An unfortunate infographic on Teacher time

So I received the first edition of Teacher Magazine in my inbox today and dutifully scanned through some of the articles (having featured in an article I figured it’s only fair). It was here that I came across a rather unfortunate infographic…

See Teacher Magazine here…

The “Did you know?” infographic is a summary of the results of a study undertaken by the Grattan Institute on Making time for great teaching (the link to the report on Grattan website is dead but it can be downloaded from here). The unfortunate part is the underpinning messages that I was gleaning from what was represented.

  • Reduce teacher involvement in extra-curricular activities
  • Don’t waste time on subjects with small enrolments or non-core subjects
  • One period a week on pastoral care is ‘too much time’
  • 1 to 2 periods a week on PE is ‘too much time’
  • 1 period a week on research skills is ‘too much time’
  • Just get more money to fund teacher learning time

Of course the full report does go into detail on other elements such as the amount of time wasted supervising students in the schoolyard, detentions and exam supervisions… This isn’t even a complete list!
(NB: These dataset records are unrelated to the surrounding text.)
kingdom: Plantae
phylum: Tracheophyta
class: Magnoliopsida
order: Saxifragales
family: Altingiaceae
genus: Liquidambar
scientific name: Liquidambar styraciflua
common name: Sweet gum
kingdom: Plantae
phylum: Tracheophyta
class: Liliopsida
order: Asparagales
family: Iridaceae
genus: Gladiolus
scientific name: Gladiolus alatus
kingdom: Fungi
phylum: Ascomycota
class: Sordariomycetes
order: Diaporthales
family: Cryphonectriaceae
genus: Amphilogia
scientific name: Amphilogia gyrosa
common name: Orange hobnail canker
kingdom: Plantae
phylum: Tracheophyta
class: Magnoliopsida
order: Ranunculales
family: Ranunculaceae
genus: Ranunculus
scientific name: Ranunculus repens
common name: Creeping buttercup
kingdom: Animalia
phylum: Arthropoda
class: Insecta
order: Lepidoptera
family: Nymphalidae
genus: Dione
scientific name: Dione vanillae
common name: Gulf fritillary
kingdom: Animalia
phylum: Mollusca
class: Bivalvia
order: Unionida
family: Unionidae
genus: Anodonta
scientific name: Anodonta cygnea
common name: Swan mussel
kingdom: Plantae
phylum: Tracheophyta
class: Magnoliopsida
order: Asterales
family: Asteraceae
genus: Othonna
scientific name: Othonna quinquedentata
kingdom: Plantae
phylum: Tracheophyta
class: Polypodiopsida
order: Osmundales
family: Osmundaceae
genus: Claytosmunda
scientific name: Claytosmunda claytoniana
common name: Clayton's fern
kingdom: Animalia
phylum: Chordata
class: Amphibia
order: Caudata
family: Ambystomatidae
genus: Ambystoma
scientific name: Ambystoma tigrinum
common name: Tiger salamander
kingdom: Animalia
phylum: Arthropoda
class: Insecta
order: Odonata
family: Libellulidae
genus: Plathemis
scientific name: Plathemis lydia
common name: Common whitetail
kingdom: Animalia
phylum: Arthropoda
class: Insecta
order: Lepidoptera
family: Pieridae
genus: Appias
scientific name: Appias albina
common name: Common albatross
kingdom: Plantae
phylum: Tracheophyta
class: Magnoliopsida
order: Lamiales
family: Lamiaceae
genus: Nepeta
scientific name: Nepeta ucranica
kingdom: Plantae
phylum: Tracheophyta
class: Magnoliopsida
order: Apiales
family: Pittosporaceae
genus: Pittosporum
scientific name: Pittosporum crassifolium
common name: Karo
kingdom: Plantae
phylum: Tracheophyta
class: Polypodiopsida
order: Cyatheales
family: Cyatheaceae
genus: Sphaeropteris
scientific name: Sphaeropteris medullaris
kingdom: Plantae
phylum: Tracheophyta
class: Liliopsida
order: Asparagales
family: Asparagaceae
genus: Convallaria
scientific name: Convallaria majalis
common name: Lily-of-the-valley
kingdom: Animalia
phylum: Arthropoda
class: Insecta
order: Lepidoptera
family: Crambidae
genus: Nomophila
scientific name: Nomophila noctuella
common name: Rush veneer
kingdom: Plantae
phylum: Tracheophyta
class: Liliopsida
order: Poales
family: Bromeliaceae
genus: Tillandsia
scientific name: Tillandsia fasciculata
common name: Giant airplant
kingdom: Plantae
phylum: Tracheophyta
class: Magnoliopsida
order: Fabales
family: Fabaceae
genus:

ACER what messages did you think educators were going to extract from this?

On the plus side it suggests a program of professional learning taken from high performing education systems around the world that requires approximately 135 periods (112.5 hours) of professional learning throughout the year blending:

  • Teacher mentoring and coaching
  • Lesson and grade groups
  • Research groups
  • Teacher appraisal and feedback
  • Classroom observation and feedback

Not a bad list of suggestions but if you’re suggesting that being out in the schoolyard building relationships with students, supervising extra-curricular activities to support students engaging in their personal interests, or engaging in pastoral care activities to promote student health and wellbeing aren’t directly linked to quality “teaching and learning” then I must be doing it wrong…

Can someone tell me how to do it right?

4 thoughts on “An unfortunate infographic on Teacher time

  1. knowledgehunter

    When I taught in Canada, we didn’t do “yard duty” so teachers took activities and mingled in the very big cafeteria. That out of class interaction builds relationships and keeps us “real”. You can learn lots from the kids in the bus on the way to the swimming pool!

    Like

    1. The rhetoric never ceases to amaze me when it comes to what people perceive as valuable in education. I appreciate there are significant differences in educational systems across the world and must assume that the original reports author has significant capacity to analyse and critique these systems in terms of their efficiencies around delivering core business. However I must question the authors background and experience when it comes to matters of student-teacher relationships and engagement, the findings and summaries appear to be written by someone deeply bedded in policy rather than practice.
      If the purpose was to provoke? Job done. If it was designed to genuinely make suggestions on how to ‘make time for great teaching’ then I suggest the author re-evaluates the measures used in evaluating what ‘great teaching’ is.